◆ EXERCISE GOAL: Please format everything below from the line containing "орые выступят на" down to the line containing "и Юлия Савичева.", both included, as a Markdown table with the columns "No." and "Line", leaving out any blank lines.

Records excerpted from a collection
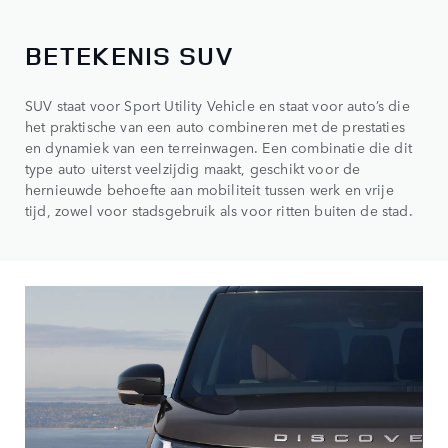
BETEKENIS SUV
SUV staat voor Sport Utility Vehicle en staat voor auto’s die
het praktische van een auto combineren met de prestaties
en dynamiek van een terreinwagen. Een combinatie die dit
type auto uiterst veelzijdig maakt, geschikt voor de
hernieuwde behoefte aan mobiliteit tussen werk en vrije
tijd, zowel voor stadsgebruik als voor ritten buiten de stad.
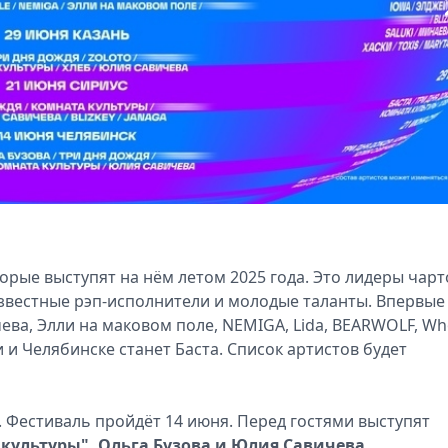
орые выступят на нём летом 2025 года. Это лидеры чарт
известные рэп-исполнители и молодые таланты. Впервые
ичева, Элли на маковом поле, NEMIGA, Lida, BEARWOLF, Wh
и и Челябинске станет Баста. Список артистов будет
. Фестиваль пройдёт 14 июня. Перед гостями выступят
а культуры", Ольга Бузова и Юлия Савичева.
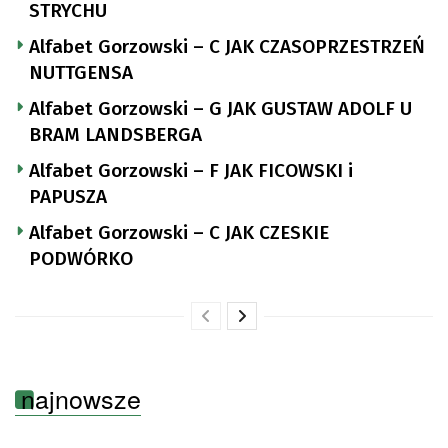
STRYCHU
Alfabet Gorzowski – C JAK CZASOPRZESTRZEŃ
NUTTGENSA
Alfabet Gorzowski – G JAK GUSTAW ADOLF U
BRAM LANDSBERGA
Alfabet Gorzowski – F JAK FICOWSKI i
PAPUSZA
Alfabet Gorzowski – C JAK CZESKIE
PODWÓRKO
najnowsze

* * *

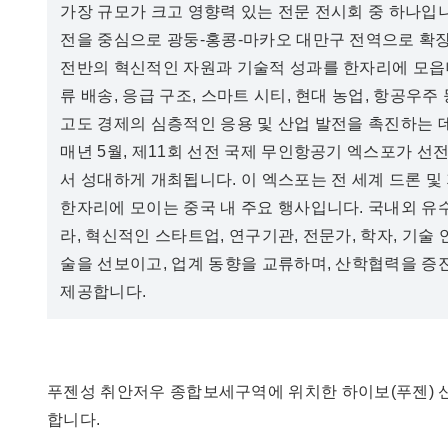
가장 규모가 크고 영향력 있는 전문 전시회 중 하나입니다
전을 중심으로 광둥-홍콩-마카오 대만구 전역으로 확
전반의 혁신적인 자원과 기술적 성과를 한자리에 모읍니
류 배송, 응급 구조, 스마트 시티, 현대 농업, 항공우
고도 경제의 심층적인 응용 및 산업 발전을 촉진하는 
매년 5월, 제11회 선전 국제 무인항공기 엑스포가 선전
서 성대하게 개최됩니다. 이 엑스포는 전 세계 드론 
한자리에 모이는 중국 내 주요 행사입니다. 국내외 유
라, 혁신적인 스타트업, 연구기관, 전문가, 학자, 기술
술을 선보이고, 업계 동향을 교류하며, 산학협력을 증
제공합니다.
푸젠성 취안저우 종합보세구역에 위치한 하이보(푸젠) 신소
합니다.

◆ SOLUTION:
| No. | Line |
|---|---|
| 1 | орые выступят на нём летом 2025 года. Это лидеры чарт |
| 2 | известные рэп-исполнители и молодые таланты. Впервые |
| 3 | ичева, Элли на маковом поле, NEMIGA, Lida, BEARWOLF, Wh |
| 4 | и и Челябинске станет Баста. Список артистов будет |
| 5 | . Фестиваль пройдёт 14 июня. Перед гостями выступят |
| 6 | а культуры", Ольга Бузова и Юлия Савичева. |